***** EXERCISE MATERIALS *****

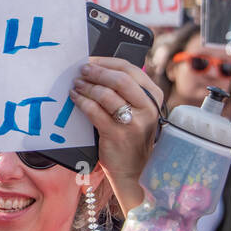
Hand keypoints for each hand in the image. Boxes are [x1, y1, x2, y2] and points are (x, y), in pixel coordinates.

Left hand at [68, 56, 163, 214]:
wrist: (134, 170)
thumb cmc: (132, 136)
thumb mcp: (139, 111)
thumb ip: (127, 92)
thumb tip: (99, 69)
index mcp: (153, 97)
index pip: (131, 69)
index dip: (108, 62)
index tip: (92, 60)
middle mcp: (147, 108)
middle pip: (120, 79)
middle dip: (97, 72)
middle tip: (82, 71)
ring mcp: (134, 122)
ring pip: (106, 94)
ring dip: (87, 86)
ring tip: (76, 85)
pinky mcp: (117, 134)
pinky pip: (95, 111)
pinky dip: (82, 102)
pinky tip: (76, 98)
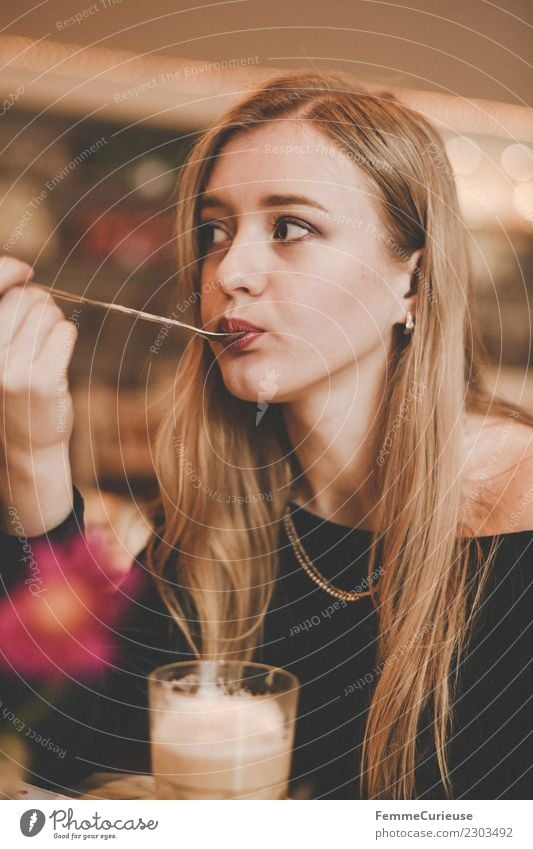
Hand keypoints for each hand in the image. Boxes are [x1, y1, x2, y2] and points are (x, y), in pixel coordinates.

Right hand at [0, 256, 78, 534]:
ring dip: (53, 323)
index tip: (24, 271)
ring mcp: (13, 368)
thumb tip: (22, 275)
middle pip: (24, 297)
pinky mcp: (42, 380)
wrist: (25, 445)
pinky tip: (57, 356)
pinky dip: (65, 337)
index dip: (10, 269)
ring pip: (48, 313)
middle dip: (38, 302)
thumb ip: (4, 319)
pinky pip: (65, 332)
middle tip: (41, 322)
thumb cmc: (11, 392)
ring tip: (45, 346)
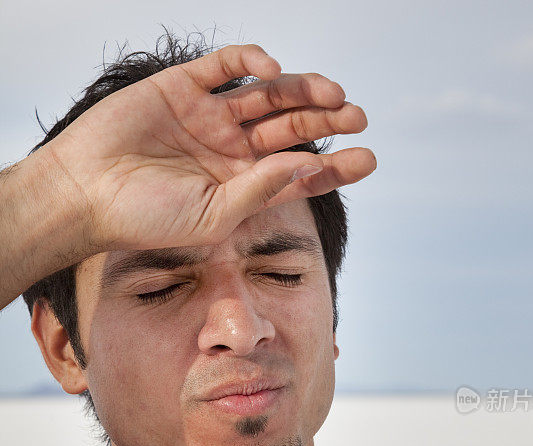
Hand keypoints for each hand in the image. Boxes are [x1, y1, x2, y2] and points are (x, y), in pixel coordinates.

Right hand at [41, 43, 375, 253]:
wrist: (87, 195)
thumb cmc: (147, 218)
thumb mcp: (215, 215)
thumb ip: (261, 189)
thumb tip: (307, 164)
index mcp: (243, 185)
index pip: (299, 171)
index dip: (335, 164)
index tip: (368, 158)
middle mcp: (232, 149)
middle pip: (291, 128)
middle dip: (327, 120)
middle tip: (358, 116)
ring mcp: (210, 116)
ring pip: (267, 95)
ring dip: (302, 91)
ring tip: (332, 93)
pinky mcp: (183, 87)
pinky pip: (225, 66)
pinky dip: (251, 62)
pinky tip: (273, 70)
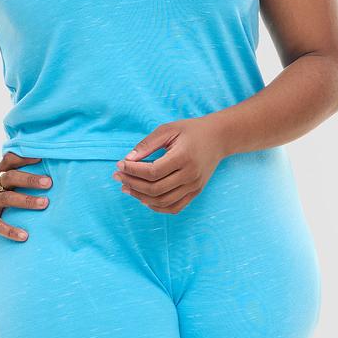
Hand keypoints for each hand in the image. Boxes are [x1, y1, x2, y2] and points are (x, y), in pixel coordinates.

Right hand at [0, 153, 51, 240]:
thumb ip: (8, 171)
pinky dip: (11, 231)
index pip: (10, 163)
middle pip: (10, 178)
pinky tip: (24, 236)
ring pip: (7, 199)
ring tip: (45, 203)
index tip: (42, 156)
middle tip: (48, 182)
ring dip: (27, 201)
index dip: (25, 158)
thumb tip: (33, 160)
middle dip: (29, 179)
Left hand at [111, 117, 226, 211]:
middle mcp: (190, 175)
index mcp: (183, 157)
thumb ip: (147, 144)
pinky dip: (157, 207)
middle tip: (118, 177)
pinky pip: (174, 207)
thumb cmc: (191, 131)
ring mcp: (194, 186)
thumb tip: (127, 159)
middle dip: (132, 184)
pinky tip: (144, 198)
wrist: (219, 138)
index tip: (120, 164)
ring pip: (162, 201)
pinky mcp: (195, 192)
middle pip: (155, 189)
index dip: (132, 170)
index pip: (152, 171)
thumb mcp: (168, 129)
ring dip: (141, 197)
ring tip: (127, 188)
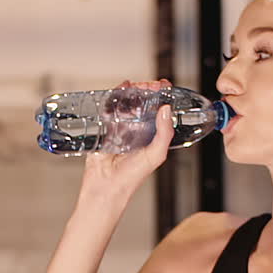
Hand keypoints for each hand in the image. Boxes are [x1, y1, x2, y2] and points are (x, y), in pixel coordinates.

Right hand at [78, 79, 174, 202]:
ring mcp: (121, 129)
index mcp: (152, 137)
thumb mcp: (156, 155)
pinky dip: (115, 97)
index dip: (163, 98)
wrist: (106, 187)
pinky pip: (110, 109)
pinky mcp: (105, 129)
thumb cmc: (131, 177)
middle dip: (147, 91)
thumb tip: (166, 109)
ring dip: (132, 92)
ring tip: (136, 85)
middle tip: (149, 85)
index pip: (159, 112)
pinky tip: (120, 90)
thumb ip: (165, 133)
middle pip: (143, 104)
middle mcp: (137, 131)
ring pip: (127, 104)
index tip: (165, 86)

*****

** EXERCISE GOAL **
Only the lines from the beginning of the listing up to and including the line with "wrist: (25, 445)" should appear in the reply, copied word for word and free of pictures.

** WRITTEN RESPONSE **
Hand keypoints for each hand in the image. Boxes are [x1, y1, x2, y2] and points are (x, y), in pixel coordinates.

Left hand at [68, 56, 163, 214]:
wrist: (134, 170)
thumb cmc: (132, 136)
thumb mcp: (139, 111)
thumb ip: (127, 92)
thumb tip: (99, 69)
index mcp: (153, 97)
index pip: (131, 69)
index dip: (108, 62)
index tip: (92, 60)
middle mcp: (147, 108)
middle pip: (120, 79)
middle dip: (97, 72)
middle tip: (82, 71)
ring mcp: (134, 122)
ring pip: (106, 94)
ring dip: (87, 86)
ring tip: (76, 85)
pinky mcp: (117, 134)
pinky pip: (95, 111)
pinky dip: (82, 102)
pinky tip: (76, 98)
Hand keypoints for each hand in the image. Boxes are [x1, y1, x2, y2] and points are (x, y), in pixel coordinates.

Right hand at [0, 256, 78, 534]:
ring dip: (53, 323)
index tip: (24, 271)
ring mcp: (13, 368)
thumb tip: (22, 275)
middle pip: (24, 297)
pinky mcp: (42, 380)
wrist: (25, 445)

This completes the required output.